L to R: Gene McCarthy (born in Watkins, Minnesota); Hubert Humphrey (born in Wallace, South Dakota); and George McGovern (born in Avon, South Dakota)
--------------- [excerpt from Fear And Loathing: On The Campaign Trail '72] ----------------------
That was four years ago. LBJ was Our President and there was no real hint, in the winter of '68, that he was about to cash his check. Johnson seemed every bit as tough and invulnerable then as Nixon seems today . . . and it is slightly unnerving to recall that Richard Nixon, at that point in his campaign, appeared to have about as much chance of getting himself elected to the White House as Hubert Humphrey appears to have now, in February of '72.
When Nixon went into New Hampshire, he was viewed by the pros as just another of these stubborn, right-wing waterheads with nothing better to do. The polls showed him comfortably ahead of George Romney, but according to most of the big-time press wizards who were hanging around Manchester at the time, the Nixon-Romney race was only a drill that would end just as soon as Nelson Rockefeller came in to mop up both of them.
The bar at the Wayfarer Motor Inn was a sort of unofficial press headquarters, where the press people hovered in nervous anticipation of the Rockefeller announcement that was said to be coming "at any moment."
So I was not entirely overcome at the invitation to spend an hour alone with Richard Nixon. He was, after all, a Born Loser--even if he somehow managed to get the Republican nomination I figured he didn't have a sick goat's chance of beating Lyndon Johnson.
I was as guilty as all the others, that year, of treating the McCarthy campaign as a foredoomed exercise in noble futility. We had talked about it a lot--not only in the Wayfarer bar, but also in the bar of the Holiday Inn where Nixon was staying--and the press consensus was that the only Republican with a chance to beat Johnson was Nelson Rockefeller . . . and the only other possible winner was Bobby Kennedy, who had already made it clear--both publicly and privately--that he would definitely not run for President in 1968.
I was remembering all this as I cranked the big green Cougar along U.S. 93 once again, four years later, to cover another one of these flakey New Hampshire primaries. The electorate in this state is notoriously perverse and unpredictable. In 1964, for instance, it was a thumping victory in the New Hampshire primary that got the Henry Cabot Lodge steamroller off to a roaring start . . . and in '68, Gene McCarthy woke up on the morning of election day to read in the newspapers that the last minute polls were nearly unanimous in giving him between six and eight percent of the vote . . . and even McCarthy was stunned, I think, to wake up twenty-four hours later and find himself with 42 percent.
Strange country up here; New Hampshire and Vermont appear to be the East's psychic answer to Colorado and New Mexico--big lonely hills laced with back roads and old houses where people live almost aggressively by themselves.

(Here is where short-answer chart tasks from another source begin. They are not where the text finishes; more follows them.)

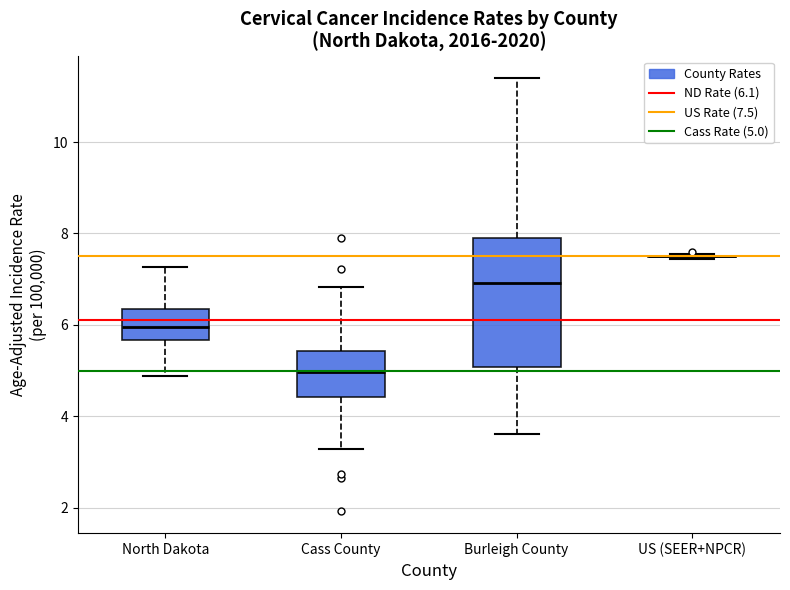

Reading left to right, transcribe this box plot: for each box, give where its median line is, the range the box spans, and where its two whiskers end, as read against the y-axis. The values are not printed on the chart, so give them approximately, as read against the axis.

North Dakota: median 6.0, box 5.6 to 6.4, whiskers 4.8 to 7.2
Cass County: median 5.0, box 4.4 to 5.4, whiskers 3.2 to 6.8
Burleigh County: median 7.0, box 5.0 to 8.0, whiskers 3.6 to 11.4
US (SEER+NPCR): box collapsed to a line at 7.6, whiskers 7.4 to 7.6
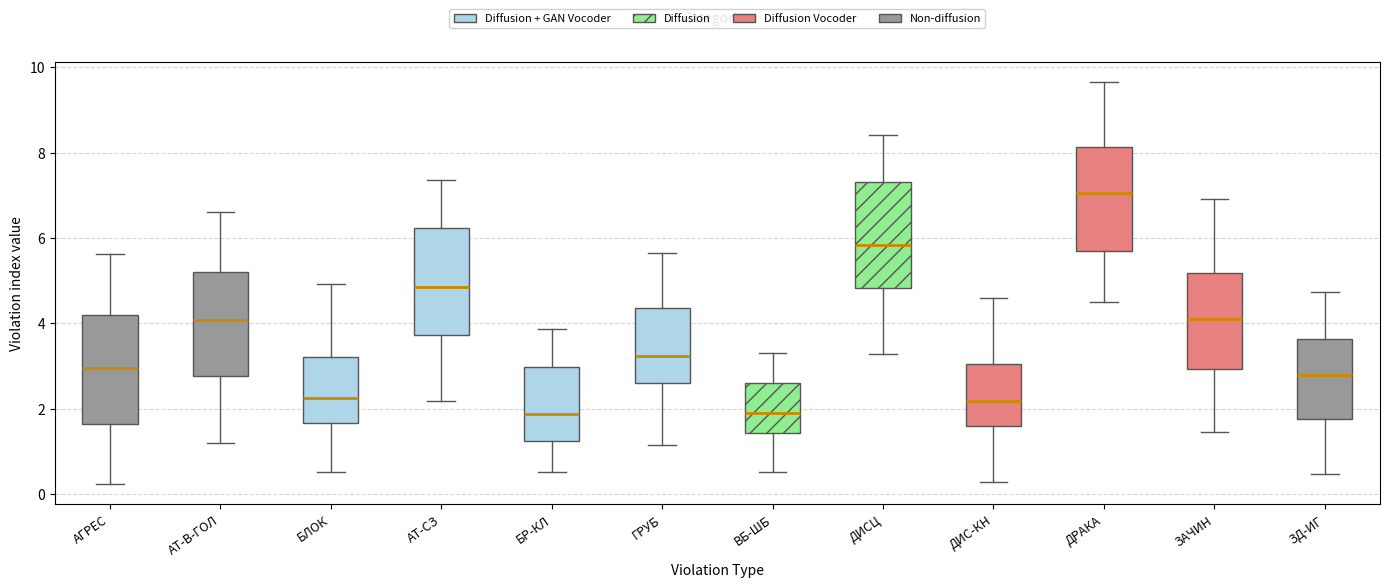

Where does the median line of the box for ВБ-ШБ sit on the y-axis? The values are not printed on the chart, so give them approximately, as read against the axis.

2.0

The insularity of the old-timers, nursing their privacy along with their harsh right-wing politics, is oddly similar and even receptive to the insularity of the newcomers, the young dropouts and former left-wing activists--people like Andy Kopkind and Ray Mungo, co-founder of the Liberation News Service--who've been moving into these hills in ever increasing numbers since the end of the Sixties.
The hitchhikers you find along these narrow twisting highways look exactly like the people you see on the roads around Boulder and Aspen or Taos.